Recorded data:
□ □ □
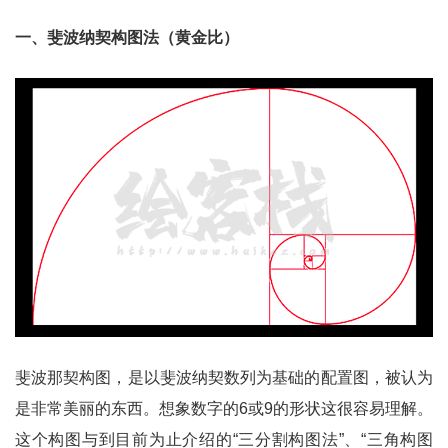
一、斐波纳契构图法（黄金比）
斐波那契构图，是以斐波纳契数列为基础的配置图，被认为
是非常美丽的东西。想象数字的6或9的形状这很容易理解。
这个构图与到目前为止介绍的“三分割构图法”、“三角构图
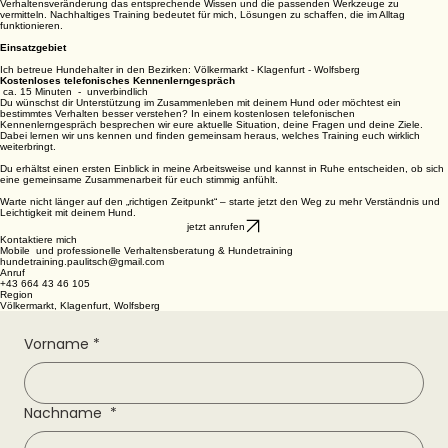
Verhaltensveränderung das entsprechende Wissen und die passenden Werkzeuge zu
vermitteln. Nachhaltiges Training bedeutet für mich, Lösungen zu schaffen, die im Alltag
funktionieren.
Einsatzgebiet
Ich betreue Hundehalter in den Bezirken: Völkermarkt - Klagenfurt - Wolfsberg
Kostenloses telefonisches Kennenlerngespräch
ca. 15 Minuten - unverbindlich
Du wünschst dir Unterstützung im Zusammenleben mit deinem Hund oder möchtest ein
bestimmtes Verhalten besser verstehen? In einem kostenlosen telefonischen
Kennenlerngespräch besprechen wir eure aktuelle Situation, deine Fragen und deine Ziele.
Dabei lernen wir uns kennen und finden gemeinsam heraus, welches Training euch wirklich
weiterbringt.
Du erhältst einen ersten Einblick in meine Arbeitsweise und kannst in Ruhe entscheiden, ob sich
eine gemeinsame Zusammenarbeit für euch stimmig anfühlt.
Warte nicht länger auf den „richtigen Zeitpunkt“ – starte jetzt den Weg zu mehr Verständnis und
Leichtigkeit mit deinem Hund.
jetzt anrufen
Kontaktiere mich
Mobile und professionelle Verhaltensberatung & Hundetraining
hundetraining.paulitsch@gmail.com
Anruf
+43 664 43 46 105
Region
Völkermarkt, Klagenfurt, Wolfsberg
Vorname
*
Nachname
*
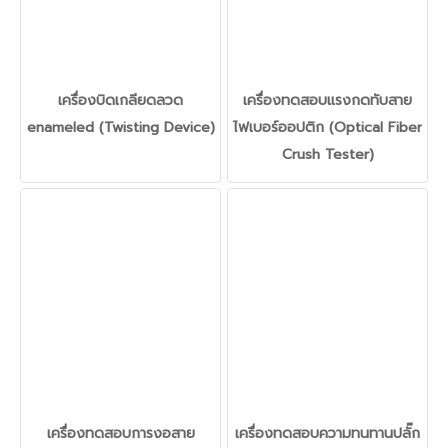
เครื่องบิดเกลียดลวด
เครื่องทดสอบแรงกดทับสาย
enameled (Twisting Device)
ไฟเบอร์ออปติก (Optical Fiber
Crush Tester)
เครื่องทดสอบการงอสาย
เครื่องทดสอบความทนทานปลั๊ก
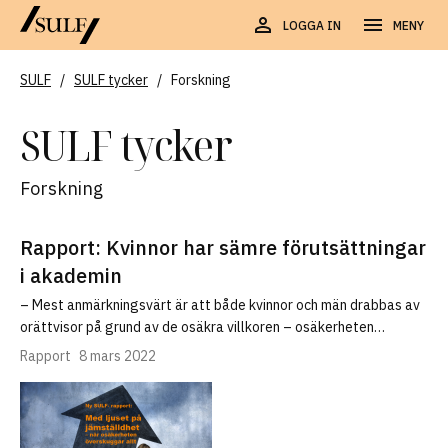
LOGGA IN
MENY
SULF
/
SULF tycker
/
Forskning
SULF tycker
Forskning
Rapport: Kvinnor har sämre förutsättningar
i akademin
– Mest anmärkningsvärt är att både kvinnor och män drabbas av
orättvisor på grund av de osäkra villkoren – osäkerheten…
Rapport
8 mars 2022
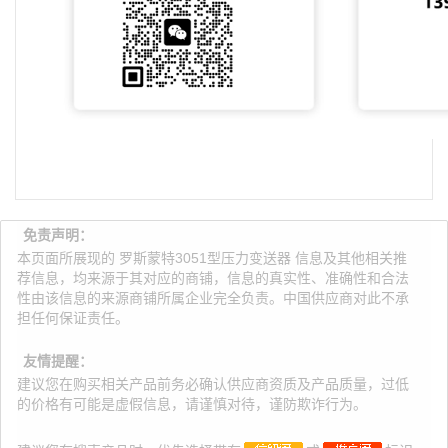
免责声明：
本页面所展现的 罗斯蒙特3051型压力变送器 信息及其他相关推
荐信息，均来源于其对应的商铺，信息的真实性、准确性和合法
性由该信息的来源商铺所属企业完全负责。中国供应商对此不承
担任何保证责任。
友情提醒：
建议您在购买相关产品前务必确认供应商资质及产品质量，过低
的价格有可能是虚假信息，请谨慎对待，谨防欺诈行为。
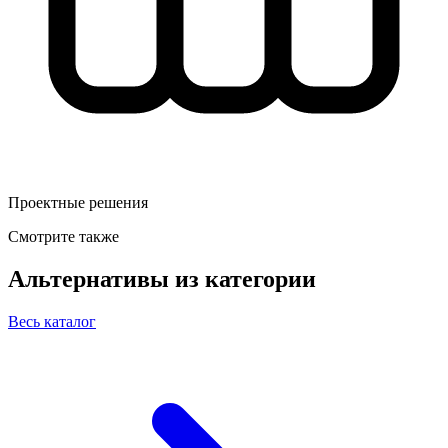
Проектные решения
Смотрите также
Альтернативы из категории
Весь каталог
□ □ □
> **TASK DETAILS**
"euch" is the word to look for; copy every line of the data that has it.

> **THE ANSWER**
Dabei lernen wir uns kennen und finden gemeinsam heraus, welches Training euch wirklich
eine gemeinsame Zusammenarbeit für euch stimmig anfühlt.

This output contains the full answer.